Роды уже прошли. Дашкову спасло нежелание императрицы дальше расследовать дело. Но молодая женщина пережила страшный шок. «Наконец я забылась под влиянием лихорадочного сна, но меня разбудил крик и буйные песни пьяной толпы под окном; эта толпа высыпала на улицу после увеселений у Орловых». В одной редакции участники «неистовой вакханалии» названы ткачами, «которых Орловы заставляли петь и плясать, затем напаивали и отпускали», в другой – «кулачными бойцами». Окна спальни княгини выходили на улицу. «Я от шума и крика вскочила в испуге. Я почувствовала сильные внутренние боли и судороги в руке и в ноге»{488}.

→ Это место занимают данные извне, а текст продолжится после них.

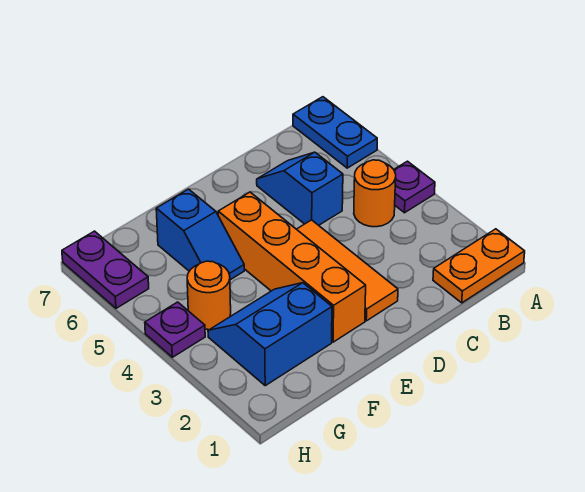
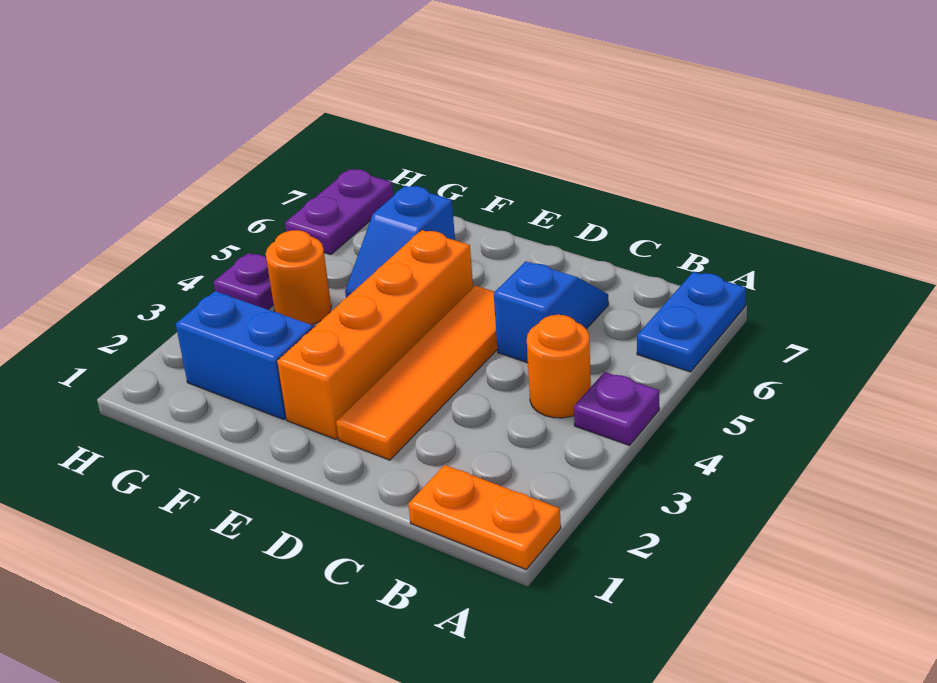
orange 1x3 tile [297,220,398,321] -> orange 1x4 tile [336,286,497,460]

Что подумала молодая женщина, увидев под своими окнами пьяную толпу, валившую от Орловых? Она находилась в доме с мужем и слугами. Братья фаворита считали ее подстрекательницей к их убийству. Натравить хмельных гуляк – кулачных бойцов или рабочих – месть, достойная низких душ. А именно такими княгиня видела Орловых.
Страшная правда на мгновение открылась. Ее не возведут на эшафот под клики народа, а разорвут пьяные животные. Теперь же. Сейчас!
Толпа прокатилась мимо. А несчастная женщина осталась лежать в конвульсиях. «Когда хирург меня увидел, он совершенно растерялся… В шесть часов мне стало хуже, и, думая, что умираю, я велела разбудить мужа». Екатерина Романовна поручила князю детей, заклиная заботиться об их воспитании, и поцеловала «в знак вечной разлуки»{489}.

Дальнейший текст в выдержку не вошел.